Hallco runs a day shift and a night shift. No matter how many units are produced, the only production cost during a shift is a setup cost. It costs \$8,000 to run the day shift and \$4,500 to run the night shift. Demand for the next two days is as follows: day 1, 2,000; night 1, 3,000; day 2, 2,000; night 2, 3,000. It costs $1 per unit to hold a unit in inventory for a shift. Determine a production schedule that minimizes the sum of setup and inventory costs. All demand must be met on time.
I am confused on how to model these sentences. It costs $1 per unit to hold a unit in inventory for a shift. What does it mean in mathematical language?
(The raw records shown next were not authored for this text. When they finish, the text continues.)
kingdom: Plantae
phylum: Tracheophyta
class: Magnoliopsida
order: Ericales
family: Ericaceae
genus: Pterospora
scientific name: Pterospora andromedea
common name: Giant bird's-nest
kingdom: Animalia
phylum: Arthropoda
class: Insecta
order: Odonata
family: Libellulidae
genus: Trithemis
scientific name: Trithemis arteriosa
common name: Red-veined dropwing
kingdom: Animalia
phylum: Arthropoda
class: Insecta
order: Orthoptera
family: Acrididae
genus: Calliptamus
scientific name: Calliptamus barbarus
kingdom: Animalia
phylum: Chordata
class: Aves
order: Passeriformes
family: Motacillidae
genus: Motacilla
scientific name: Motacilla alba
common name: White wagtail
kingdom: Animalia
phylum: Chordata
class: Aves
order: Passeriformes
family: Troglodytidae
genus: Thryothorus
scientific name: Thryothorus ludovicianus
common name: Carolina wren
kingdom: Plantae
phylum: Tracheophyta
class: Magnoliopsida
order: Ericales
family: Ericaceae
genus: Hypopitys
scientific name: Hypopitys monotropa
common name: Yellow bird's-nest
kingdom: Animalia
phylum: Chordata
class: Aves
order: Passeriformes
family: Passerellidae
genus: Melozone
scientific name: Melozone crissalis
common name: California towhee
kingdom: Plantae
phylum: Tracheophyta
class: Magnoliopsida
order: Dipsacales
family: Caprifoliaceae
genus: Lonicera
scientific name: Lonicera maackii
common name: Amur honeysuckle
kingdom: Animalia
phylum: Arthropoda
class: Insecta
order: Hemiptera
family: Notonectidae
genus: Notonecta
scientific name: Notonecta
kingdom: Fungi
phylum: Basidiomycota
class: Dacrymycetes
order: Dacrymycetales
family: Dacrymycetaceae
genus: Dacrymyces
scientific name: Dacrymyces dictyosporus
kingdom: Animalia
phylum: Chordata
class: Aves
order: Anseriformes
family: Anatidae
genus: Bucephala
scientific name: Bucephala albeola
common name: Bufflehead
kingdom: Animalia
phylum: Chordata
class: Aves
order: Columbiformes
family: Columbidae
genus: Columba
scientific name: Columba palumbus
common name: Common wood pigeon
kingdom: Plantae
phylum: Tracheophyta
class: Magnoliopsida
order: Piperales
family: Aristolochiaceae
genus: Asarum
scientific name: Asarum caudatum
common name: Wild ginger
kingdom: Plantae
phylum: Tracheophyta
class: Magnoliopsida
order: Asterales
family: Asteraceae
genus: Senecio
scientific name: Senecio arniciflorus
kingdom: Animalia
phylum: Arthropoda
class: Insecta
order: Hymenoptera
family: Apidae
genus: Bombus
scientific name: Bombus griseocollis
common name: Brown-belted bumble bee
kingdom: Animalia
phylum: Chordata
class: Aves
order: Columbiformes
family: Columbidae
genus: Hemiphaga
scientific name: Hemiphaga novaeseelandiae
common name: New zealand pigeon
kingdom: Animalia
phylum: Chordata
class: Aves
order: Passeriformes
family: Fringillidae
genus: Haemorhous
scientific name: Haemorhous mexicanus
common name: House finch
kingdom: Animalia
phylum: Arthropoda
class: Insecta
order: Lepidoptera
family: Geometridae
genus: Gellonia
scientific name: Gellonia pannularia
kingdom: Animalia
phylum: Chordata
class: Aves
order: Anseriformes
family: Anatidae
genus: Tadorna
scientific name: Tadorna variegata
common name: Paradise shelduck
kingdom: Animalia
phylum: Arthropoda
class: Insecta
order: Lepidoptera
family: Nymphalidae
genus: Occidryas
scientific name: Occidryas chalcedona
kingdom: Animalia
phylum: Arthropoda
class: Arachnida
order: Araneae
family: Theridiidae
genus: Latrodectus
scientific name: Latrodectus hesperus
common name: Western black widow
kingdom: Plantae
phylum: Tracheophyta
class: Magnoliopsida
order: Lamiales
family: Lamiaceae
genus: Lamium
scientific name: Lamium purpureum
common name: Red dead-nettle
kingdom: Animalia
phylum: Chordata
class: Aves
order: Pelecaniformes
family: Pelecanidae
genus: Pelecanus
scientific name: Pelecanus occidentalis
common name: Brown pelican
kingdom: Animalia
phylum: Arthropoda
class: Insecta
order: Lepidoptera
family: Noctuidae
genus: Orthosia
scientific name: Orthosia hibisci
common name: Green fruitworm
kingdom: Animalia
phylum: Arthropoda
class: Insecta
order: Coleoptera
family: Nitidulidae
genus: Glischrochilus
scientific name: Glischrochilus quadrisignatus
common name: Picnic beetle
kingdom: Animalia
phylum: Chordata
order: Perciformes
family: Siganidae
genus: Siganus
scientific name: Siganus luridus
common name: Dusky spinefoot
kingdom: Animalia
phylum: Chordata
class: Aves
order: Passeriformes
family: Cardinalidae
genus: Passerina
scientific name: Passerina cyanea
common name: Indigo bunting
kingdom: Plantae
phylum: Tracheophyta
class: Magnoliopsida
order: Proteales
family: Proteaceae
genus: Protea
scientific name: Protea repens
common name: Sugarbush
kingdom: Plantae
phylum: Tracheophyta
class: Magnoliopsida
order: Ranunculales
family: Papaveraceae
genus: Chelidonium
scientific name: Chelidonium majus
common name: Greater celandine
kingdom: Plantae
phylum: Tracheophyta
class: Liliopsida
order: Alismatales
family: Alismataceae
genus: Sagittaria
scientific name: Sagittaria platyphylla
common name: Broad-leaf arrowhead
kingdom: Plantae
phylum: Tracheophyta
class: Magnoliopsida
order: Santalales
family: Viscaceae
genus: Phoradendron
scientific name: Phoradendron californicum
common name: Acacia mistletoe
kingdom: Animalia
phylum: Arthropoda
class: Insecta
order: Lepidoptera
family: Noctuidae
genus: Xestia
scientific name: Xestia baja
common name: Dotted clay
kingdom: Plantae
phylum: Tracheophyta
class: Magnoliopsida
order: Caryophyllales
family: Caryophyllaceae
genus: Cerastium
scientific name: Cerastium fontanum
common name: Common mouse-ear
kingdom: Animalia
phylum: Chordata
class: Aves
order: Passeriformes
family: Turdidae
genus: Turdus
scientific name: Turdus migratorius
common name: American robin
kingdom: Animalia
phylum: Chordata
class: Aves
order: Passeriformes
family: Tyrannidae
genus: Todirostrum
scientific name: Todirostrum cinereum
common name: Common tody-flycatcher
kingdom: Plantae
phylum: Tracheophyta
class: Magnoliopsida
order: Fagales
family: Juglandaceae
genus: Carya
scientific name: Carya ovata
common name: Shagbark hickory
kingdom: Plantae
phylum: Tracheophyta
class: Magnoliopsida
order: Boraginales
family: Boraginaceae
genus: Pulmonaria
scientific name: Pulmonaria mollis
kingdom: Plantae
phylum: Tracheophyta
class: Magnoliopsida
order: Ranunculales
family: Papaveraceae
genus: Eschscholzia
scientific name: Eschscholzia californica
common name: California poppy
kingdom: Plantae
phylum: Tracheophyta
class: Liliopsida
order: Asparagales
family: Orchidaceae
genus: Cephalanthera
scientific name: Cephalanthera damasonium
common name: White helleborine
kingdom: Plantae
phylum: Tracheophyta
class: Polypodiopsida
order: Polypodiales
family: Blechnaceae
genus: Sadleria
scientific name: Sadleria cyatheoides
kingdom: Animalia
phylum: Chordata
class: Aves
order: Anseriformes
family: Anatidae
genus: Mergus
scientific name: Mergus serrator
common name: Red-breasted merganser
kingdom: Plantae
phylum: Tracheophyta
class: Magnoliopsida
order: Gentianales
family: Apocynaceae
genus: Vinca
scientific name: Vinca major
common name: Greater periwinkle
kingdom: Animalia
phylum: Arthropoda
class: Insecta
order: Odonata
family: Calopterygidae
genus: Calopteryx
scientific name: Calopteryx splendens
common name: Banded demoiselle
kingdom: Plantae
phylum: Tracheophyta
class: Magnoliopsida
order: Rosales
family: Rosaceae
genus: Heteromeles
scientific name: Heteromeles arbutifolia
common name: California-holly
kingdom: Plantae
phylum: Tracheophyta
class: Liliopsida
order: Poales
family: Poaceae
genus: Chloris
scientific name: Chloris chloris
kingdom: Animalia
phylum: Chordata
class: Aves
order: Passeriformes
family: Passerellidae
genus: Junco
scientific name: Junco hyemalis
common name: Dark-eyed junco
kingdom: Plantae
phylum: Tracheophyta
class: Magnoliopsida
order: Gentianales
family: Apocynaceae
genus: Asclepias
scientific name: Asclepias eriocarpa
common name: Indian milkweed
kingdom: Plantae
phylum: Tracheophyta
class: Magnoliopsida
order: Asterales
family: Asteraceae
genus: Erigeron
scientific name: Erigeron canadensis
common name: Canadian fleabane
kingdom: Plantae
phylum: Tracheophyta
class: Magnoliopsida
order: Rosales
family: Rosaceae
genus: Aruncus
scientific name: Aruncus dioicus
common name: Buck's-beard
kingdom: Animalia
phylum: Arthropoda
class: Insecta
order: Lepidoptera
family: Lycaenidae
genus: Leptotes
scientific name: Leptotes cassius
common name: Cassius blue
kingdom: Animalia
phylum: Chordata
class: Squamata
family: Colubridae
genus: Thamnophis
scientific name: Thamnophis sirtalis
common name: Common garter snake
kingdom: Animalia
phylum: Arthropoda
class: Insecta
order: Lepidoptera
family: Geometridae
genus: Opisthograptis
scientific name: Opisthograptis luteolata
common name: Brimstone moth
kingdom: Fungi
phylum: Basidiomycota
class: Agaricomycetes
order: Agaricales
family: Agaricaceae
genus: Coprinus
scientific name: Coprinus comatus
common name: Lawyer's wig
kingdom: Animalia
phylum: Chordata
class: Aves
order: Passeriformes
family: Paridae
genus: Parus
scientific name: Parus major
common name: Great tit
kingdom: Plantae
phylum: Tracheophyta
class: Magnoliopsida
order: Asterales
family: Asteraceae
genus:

Let $$x_i = \begin{cases} 1,& \text{ if shift $i$ is run}\\0,& \text{ otherwise}\end{cases} $$ and $$y_{ij}=\begin{cases}1,&\text{ if demand during shift $j$ is met using production from shift $i$}\\0,&\text{ otherwise}\end{cases} $$ for $i\leqslant j$. (Here shift $1$ corresponds to the day shift on day $1$, shift $2$ the night shift on day $1$, and so on.) We can model this problem by
\begin{align} \min &\quad 8000x_1 + 4500x_2 + 8000x_3 + 4500x_4 + 3000y_{12}+4000y_{13}+9000y_{14}\\ &\ +2000y_{23}+6000y_{24}+3000y_{34}\\\\ \mathrm{s.t.} &\quad \sum_{i\leqslant j} y_{ij} = 1,\quad 1\leqslant j\leqslant 4\\ &\quad y_{ij} \leqslant x_i,\quad 1\leqslant i\leqslant j\leqslant 4\\ &\quad x_i\in\{0,1\},\quad 1\leqslant i\leqslant 4\\ &\quad y_{ij}\in\{0,1\},\quad 1\leqslant i\leqslant j\leqslant 4. \end{align} The coefficients on the $x_i$ in the objective function correspond to the cost of running a shift, and the coefficients on the $y_{ij}$ to the cost of holding units in inventory for one or more shifts. The first set of constraints ensures that each demand is met by production during that shift or an earlier shift. The second set of constraints ensures that a demand cannot be met by production during a shift unless that shift is run.